La crisis humanitaria en la que vivimos, caracterizada por el hambre creciente y los casos —denunciados por los medios de comunicación— de muerte por falta de medicamentos o equipamiento en los hospitales, nos colocan ante un dilema moral que va más allá de las posiciones político-partidistas.
Uno de los síntomas de la actual crisis moral es la indolencia. A este punto, todos somos testigos de la indolencia creciente en los que controlan hoy el poder político, hasta el punto de no conectar ya con los padecimientos y las necesidades que vive la mayoría de la población. Basta estar en una cola para adquirir alimentos o medicinas y se escuchará a otro país. Ése al que no se le quiere ver ni reconocer.
El indolente
En la mitología griega la divinidad que personificaba a la indolencia era conocida como Ergía y se caracterizaba por ser somnolienta. Se le describía durmiendo en medio de telarañas, con pereza y sin capacidad de reacción ante el entorno. El indolente es quien carece de esa cualidad que llamamos misericordia, porque no se conmueve ante el dolor ajeno y se conduce públicamente negando siempre la gravedad de la realidad que lo rodea. Vive de la ceguera ideológica. A este punto, lo más grave de la indolencia es que es una actitud que pone en riesgo a la vida de los demás. Antepone la ilusión de la propia sobrevivencia individual y el interés ideológico, antes que el bien común y el respeto por la dignidad humana de todos.
El indolente no reconoce que la carencia de un medicamento pone en riesgo la vida de un enfermo, que todos necesitamos un sueldo justo para vivir, que robar no es sólo tomar dinero ajeno sino que ocasiona la muerte de personas cuando ese dinero está destinado a planes sociales y económicos para el desarrollo humano. Y esto es posible porque el indolente vive en su pequeña burbuja socioeconómica, pensando que lo que le sucede al otro, no le pasará a él.
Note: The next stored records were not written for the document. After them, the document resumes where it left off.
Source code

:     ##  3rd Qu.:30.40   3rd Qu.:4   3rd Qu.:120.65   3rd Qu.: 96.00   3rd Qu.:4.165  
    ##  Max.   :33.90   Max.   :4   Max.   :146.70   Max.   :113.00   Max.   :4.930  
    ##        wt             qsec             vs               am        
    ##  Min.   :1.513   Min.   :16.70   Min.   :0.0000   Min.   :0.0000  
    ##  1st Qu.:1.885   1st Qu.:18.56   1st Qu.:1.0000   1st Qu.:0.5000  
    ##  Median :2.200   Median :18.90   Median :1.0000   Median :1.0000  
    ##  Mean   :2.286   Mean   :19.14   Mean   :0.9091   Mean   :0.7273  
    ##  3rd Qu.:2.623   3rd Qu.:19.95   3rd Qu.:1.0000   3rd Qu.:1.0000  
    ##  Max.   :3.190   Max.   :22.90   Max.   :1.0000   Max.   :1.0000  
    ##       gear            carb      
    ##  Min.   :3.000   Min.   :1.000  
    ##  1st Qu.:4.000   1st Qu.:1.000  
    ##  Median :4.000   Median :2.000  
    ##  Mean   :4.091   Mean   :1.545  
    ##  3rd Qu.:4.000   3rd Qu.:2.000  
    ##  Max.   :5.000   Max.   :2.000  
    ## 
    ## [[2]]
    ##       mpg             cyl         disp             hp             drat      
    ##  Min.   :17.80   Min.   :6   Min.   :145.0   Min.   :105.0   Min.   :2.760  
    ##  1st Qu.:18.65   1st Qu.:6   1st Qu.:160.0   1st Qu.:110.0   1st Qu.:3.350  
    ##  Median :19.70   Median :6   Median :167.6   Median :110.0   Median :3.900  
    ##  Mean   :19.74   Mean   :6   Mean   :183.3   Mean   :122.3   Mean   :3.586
Sin embargo, la historia nos enseña que, con el tiempo, todos seremos afectados, en un momento u otro.
Funestas consecuencias
Poco antes de morir, frente al desborde inminente de la violencia, Ghandi escribió unas palabras que hoy siguen resonando por su vigencia, especialmente en medio de las condiciones sociopolíticas y económicas tan frágiles en las que vivimos. Decía: «no quiero caminar sobre las cenizas de los ciegos, de los sordos y los mudos». Ghandi manifestaba su gran preocupación por decisiones que llevan a funestas consecuencias, socialmente impredecibles, y que se padecen en las épocas de transiciones políticas y cambios históricos. Él entendió que las sociedades generan sus propias dinámicas de cambio cuando se sienten asfixiadas, cuando no creen ya poder alcanzar el bienestar que merecen y cuando son sometidas al azar cotidiano de la violencia y la intolerancia.
Quienes hoy pueden pagar escoltas y gozan de circuitos privados de seguridad, quienes hoy pueden traer comida y medicinas de otros países para suplir las carencias existentes, quienes hoy no necesitan hacer colas para adquirir los productos básicos, y quienes hoy no corren con la posibilidad de poner en riesgo a la vida de un familiar por falta de medicinas, deben pensar que mañana las cosas pueden cambiar, que pueden pasar a ser víctimas de su propia indiferencia.
Hemos perdido toda perspectiva moral de la gestión pública y asumido la resbaladiza vía de la anarquía. Muchos dan primacía a la ideología por encima de las personas. Aún así, sí podemos cambiar y decir: «no quiero caminar sobre las cenizas de los ciegos, de los sordos y los mudos».